Few stayed behind to oversee the young townsitess after the Panic of 1857, and the Civil War further decimated the population, as many pioneers set off to fight for the Union. In 1860 Oneota, Fond du Lac, and Duluth—which census takers counted as everything between Rice’s Point and Endion—had a total population of just 353. No deliveries were made to the Minnesota townsites; all goods had to be purchased in Superior, and the pioneers had little to eat outside of fish pulled from Lake Superior. Those who rode out the financial panic in Duluth called themselves the “Ancient and Honorable Order of the Fish Eaters.”

In the winter of 1869 hope arrived in the form of Philadelphia’s Jay Cooke, who set out to build the Northern Pacific Railroad from Duluth to Seattle’s Puget Sound and the Lake Superior & Mississippi Railroad from St. Paul to Duluth. Cooke’s ambitious plans brought prosperity to Duluth: to build railroads, you need manpower and materials. Soon the townsites were teeming with people and activity, nearly all living off Cooke’s pocketbook in one way or another, either building his railroad (or working any number of jobs in support of that effort) or housing, feeding, and outfitting the flow of newcomers.

Cooke’s investment also followed what turned out to be a false gold rush at Lake Vermilion. The prospectors came in droves, and when their plans went bust, many found work in the Minnesota townsites. Building that had stalled in 1857 picked up again. The newcomers not only built Cooke’s depots, docks, and a grain elevator, but also the buildings that would house and serve the growing population. By the end of 1869 the local population neared 3,000. The Fish Eaters called the newcomers “Sixty-Niners.”

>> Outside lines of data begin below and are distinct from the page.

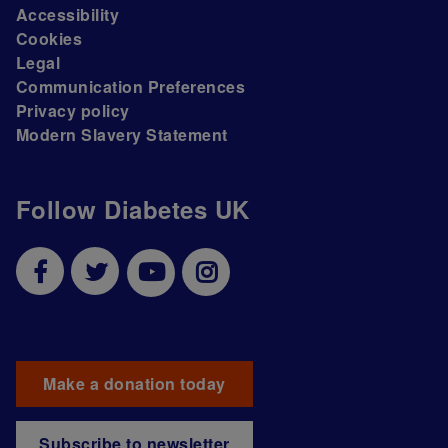
Accessibility
Cookies
Legal
Communication Preferences
Privacy policy
Modern Slavery Statement
Follow Diabetes UK
Make a donation today
Subscribe to newsletter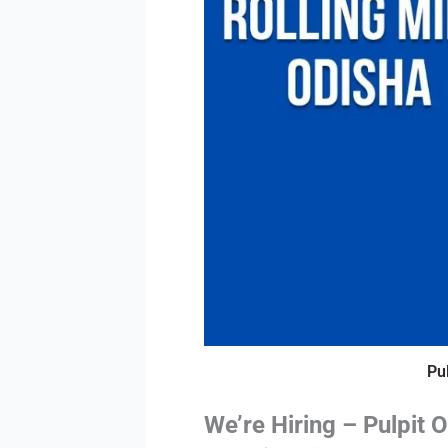
Pu
We’re Hiring – Pulpit 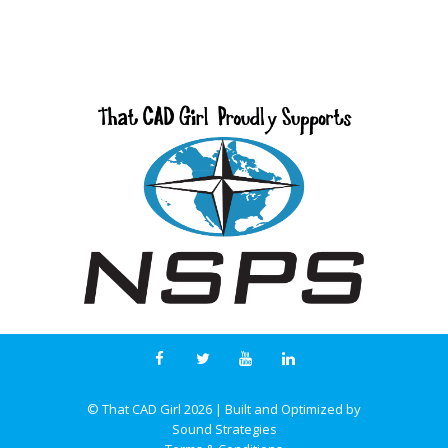
© That CAD Girl
2026
| Built and Optimized by
Sound Strategies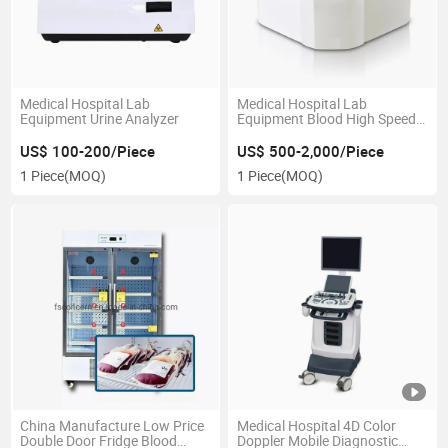
Medical Hospital Lab
Medical Hospital Lab
Equipment Urine Analyzer
Equipment Blood High Speed
Centrifuge
US$ 100-200/Piece
US$ 500-2,000/Piece
1 Piece
(MOQ)
1 Piece
(MOQ)
China Manufacture Low Price
Medical Hospital 4D Color
Double Door Fridge Blood
Doppler Mobile Diagnostic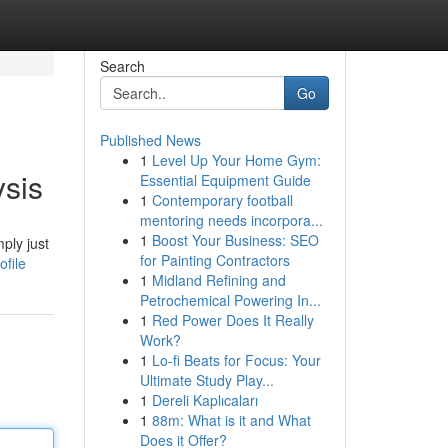
Search
Go
Published News
1
Level Up Your Home Gym:
ysis
Essential Equipment Guide
1
Contemporary football
mentoring needs incorpora...
1
Boost Your Business: SEO
ply just
for Painting Contractors
file
1
Midland Refining and
Petrochemical Powering In...
1
Red Power Does It Really
Work?
1
Lo-fi Beats for Focus: Your
Ultimate Study Play...
1
Dereli Kaplıcaları
1
88m: What is it and What
Does it Offer?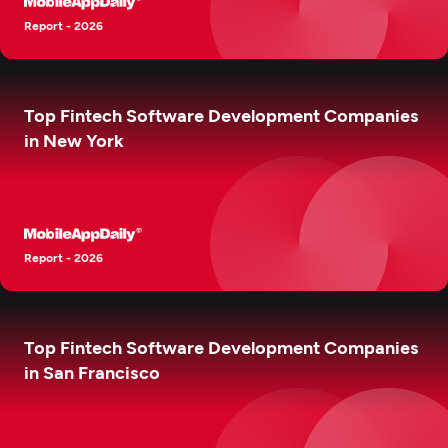
Report - 2026
Top Fintech Software Development Companies
in New York
Report - 2026
Top Fintech Software Development Companies
in San Francisco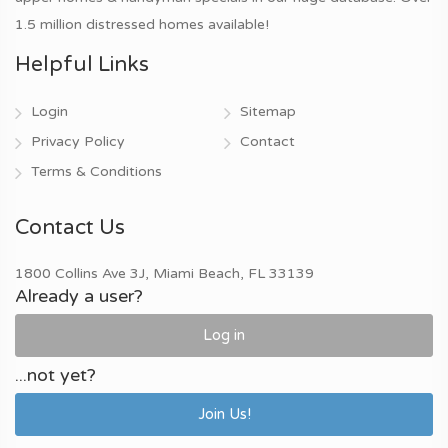
1.5 million distressed homes available!
Helpful Links
Login
Sitemap
Privacy Policy
Contact
Terms & Conditions
Contact Us
1800 Collins Ave 3J, Miami Beach, FL 33139
Already a user?
Log in
...not yet?
Join Us!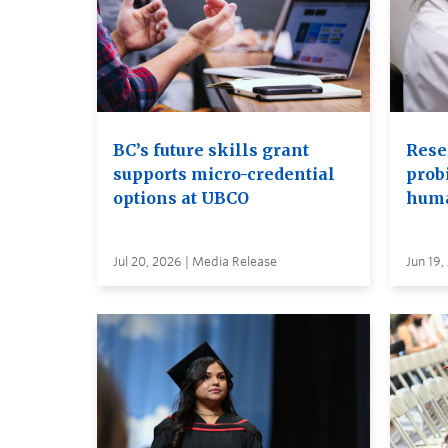
BC’s future skills grant
Rese
supports micro-credential
probi
options at UBCO
huma
Jul 20, 2026 | Media Release
Jun 19,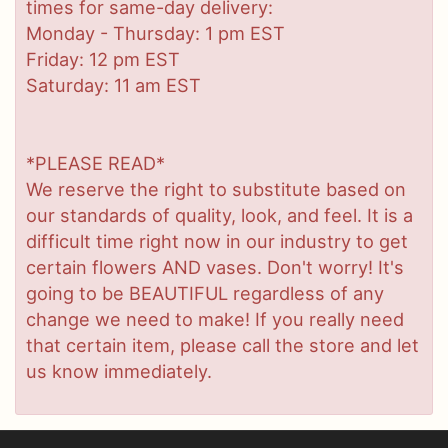
times for same-day delivery:
Monday - Thursday: 1 pm EST
Friday: 12 pm EST
Saturday: 11 am EST
*PLEASE READ*
We reserve the right to substitute based on
our standards of quality, look, and feel. It is a
difficult time right now in our industry to get
certain flowers AND vases. Don't worry! It's
going to be BEAUTIFUL regardless of any
change we need to make! If you really need
that certain item, please call the store and let
us know immediately.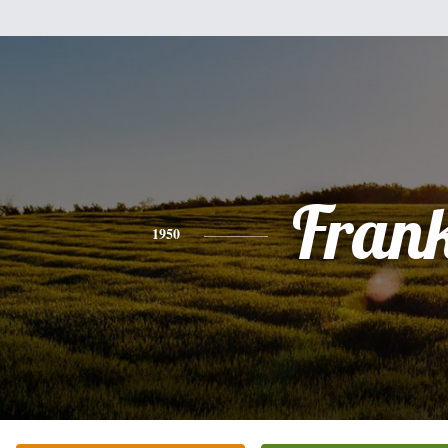
Fran
1950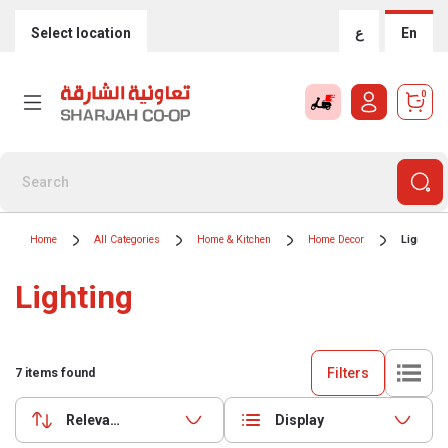
Select location
ع
En
0
Home
All Categories
Home & Kitchen
Home Decor
Lighting
Lighting
Filters
7
items found
Relevance
Display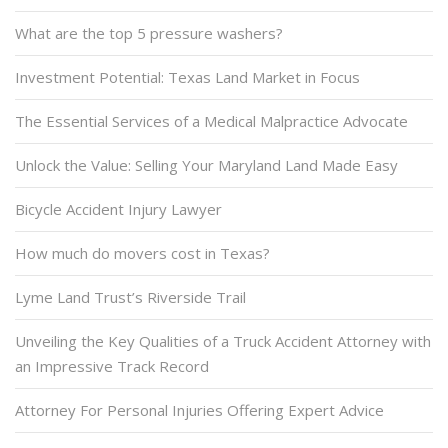
What are the top 5 pressure washers?
Investment Potential: Texas Land Market in Focus
The Essential Services of a Medical Malpractice Advocate
Unlock the Value: Selling Your Maryland Land Made Easy
Bicycle Accident Injury Lawyer
How much do movers cost in Texas?
Lyme Land Trust’s Riverside Trail
Unveiling the Key Qualities of a Truck Accident Attorney with
an Impressive Track Record
Attorney For Personal Injuries Offering Expert Advice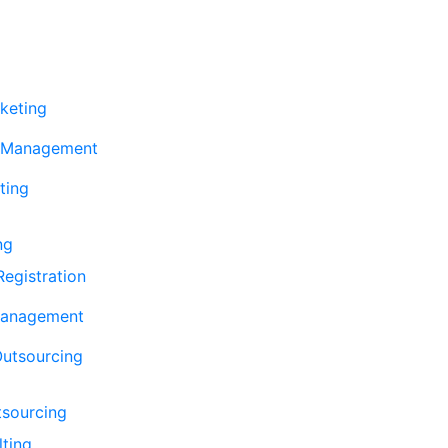
keting
 Management
ting
ng
egistration
Management
Outsourcing
tsourcing
lting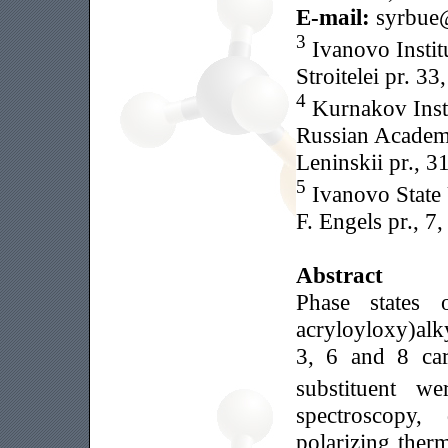
E-mail:
syrbue
3
Ivanovo Institu
Stroitelei pr. 3
4
Kurnakov Insti
Russian Academ
Leninskii pr., 
5
Ivanovo State 
F. Engels pr., 
Abstract
Phase states 
acryloyloxy)al
3, 6 and 8 car
substituent w
spectroscopy, 
polarizing ther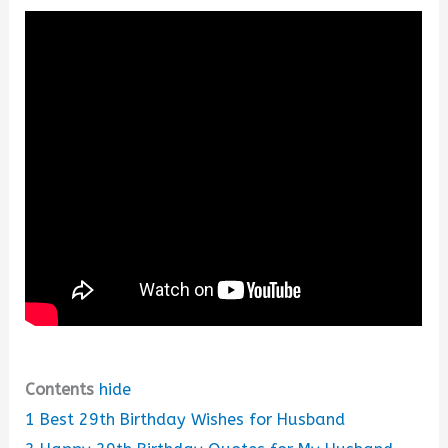
Contents
hide
1
Best 29th Birthday Wishes for Husband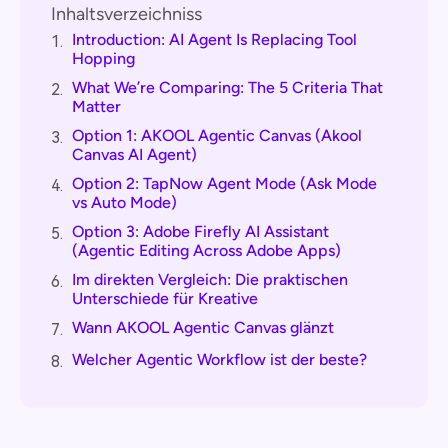
Inhaltsverzeichniss
Introduction: AI Agent Is Replacing Tool
1.
Hopping
What We’re Comparing: The 5 Criteria That
2.
Matter
Option 1: AKOOL Agentic Canvas (Akool
3.
Canvas AI Agent)
Option 2: TapNow Agent Mode (Ask Mode
4.
vs Auto Mode)
Option 3: Adobe Firefly AI Assistant
5.
(Agentic Editing Across Adobe Apps)
Im direkten Vergleich: Die praktischen
6.
Unterschiede für Kreative
Wann AKOOL Agentic Canvas glänzt
7.
Welcher Agentic Workflow ist der beste?
8.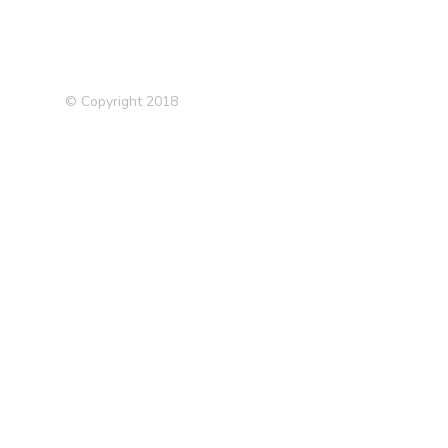
© Copyright 2018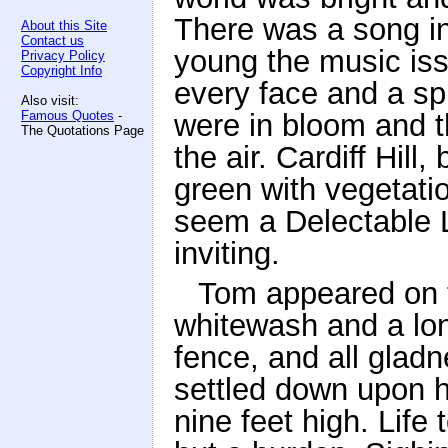
There was a song in
About this Site
Contact us
young the music iss
Privacy Policy
Copyright Info
every face and a spr
Also visit:
Famous Quotes
-
were in bloom and t
The Quotations Page
the air. Cardiff Hill
green with vegetatio
seem a Delectable 
inviting.
Tom appeared on t
whitewash and a lo
fence, and all glad
settled down upon hi
nine feet high. Lif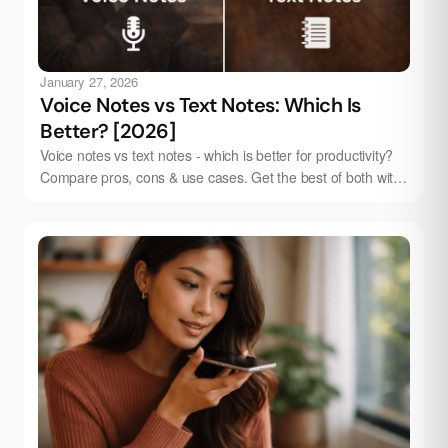
January 27, 2026
Voice Notes vs Text Notes: Which Is
Better? [2026]
Voice notes vs text notes - which is better for productivity?
Compare pros, cons & use cases. Get the best of both with
Audionotes.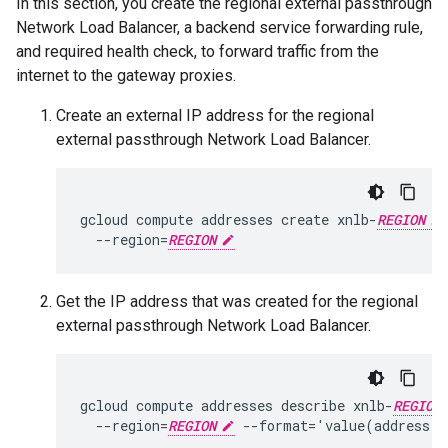
In this section, you create the regional external passthrough
Network Load Balancer, a backend service forwarding rule,
and required health check, to forward traffic from the
internet to the gateway proxies.
Create an external IP address for the regional
external passthrough Network Load Balancer.
gcloud compute addresses create xnlb-
REGION
  --region=
REGION
Get the IP address that was created for the regional
external passthrough Network Load Balancer.
gcloud compute addresses describe xnlb-
REGION
  --region=
REGION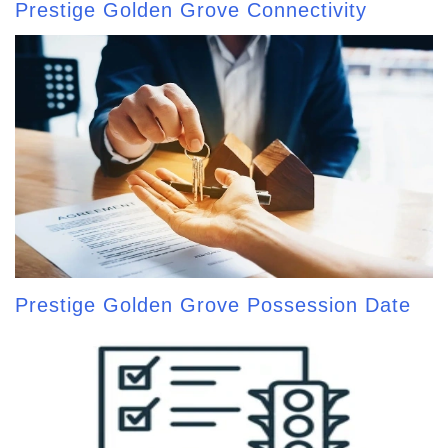
Prestige Golden Grove Connectivity
Prestige Golden Grove Possession Date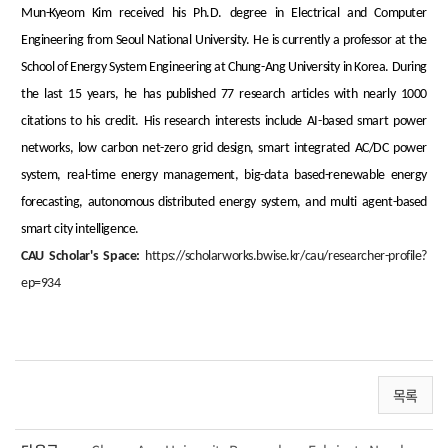
Mun-Kyeom Kim received his Ph.D. degree in Electrical and Computer
Engineering from Seoul National University. He is currently a professor at the
School of Energy System Engineering at Chung-Ang University in Korea. During
the last 15 years, he has published 77 research articles with nearly 1000
citations to his credit. His research interests include AI-based smart power
networks, low carbon net-zero grid design, smart integrated AC/DC power
system, real-time energy management, big-data based-renewable energy
forecasting, autonomous distributed energy system, and multi agent-based
smart city intelligence.
CAU Scholar's Space:
https://scholarworks.bwise.kr/cau/researcher-profile?
ep=934
목록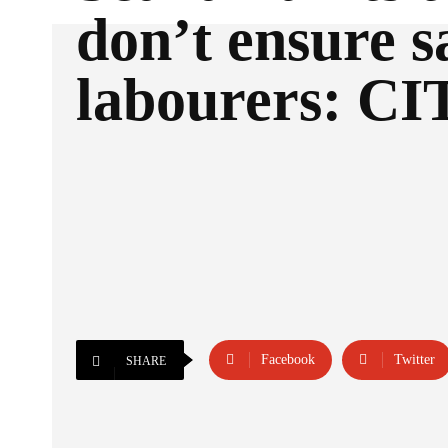
don’t ensure s
labourers: C
Facebook
Twitter
SHARE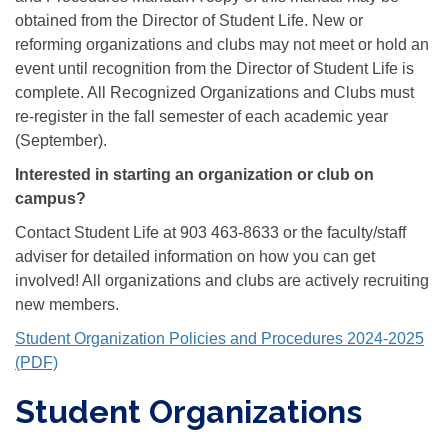
obtained from the Director of Student Life. New or
reforming organizations and clubs may not meet or hold an
event until recognition from the Director of Student Life is
complete. All Recognized Organizations and Clubs must
re-register in the fall semester of each academic year
(September).
Interested in starting an organization or club on
campus?
Contact Student Life at 903 463-8633 or the faculty/staff
adviser for detailed information on how you can get
involved! All organizations and clubs are actively recruiting
new members.
Student Organization Policies and Procedures 2024-2025
(PDF)
Student Organizations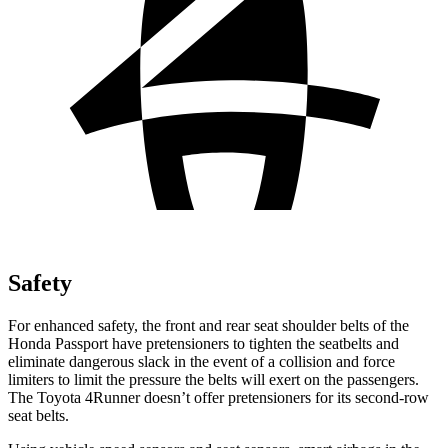
Safety
For enhanced safety, the front and rear seat shoulder belts of the
Honda Passport have pretensioners to tighten the seatbelts and
eliminate dangerous slack in the event of a collision and force
limiters to limit the pressure the belts will exert on the passengers.
The Toyota 4Runner doesn’t offer pretensioners for its second-row
seat belts.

The townsites were all growing, but Portland had a problem. When first platted, its streets ran directly north and south. Except for Portland and Endion, the other townsites had platted their streets more or less parallel to the lake, essentially tipping the traditional North/South compass points on a 45 degree angle. In order to follow suit with the other townsites, in 1869 every house in Portland was temporarily vacated, the streets replatted to align with other townsitess, and the house placements adjusted. Washington Avenue remained a north/south road, but only a half-block remnant of it exists today. Fortunately for Endion, there were very few houses built within its borders, and few roads built, making realignment easier.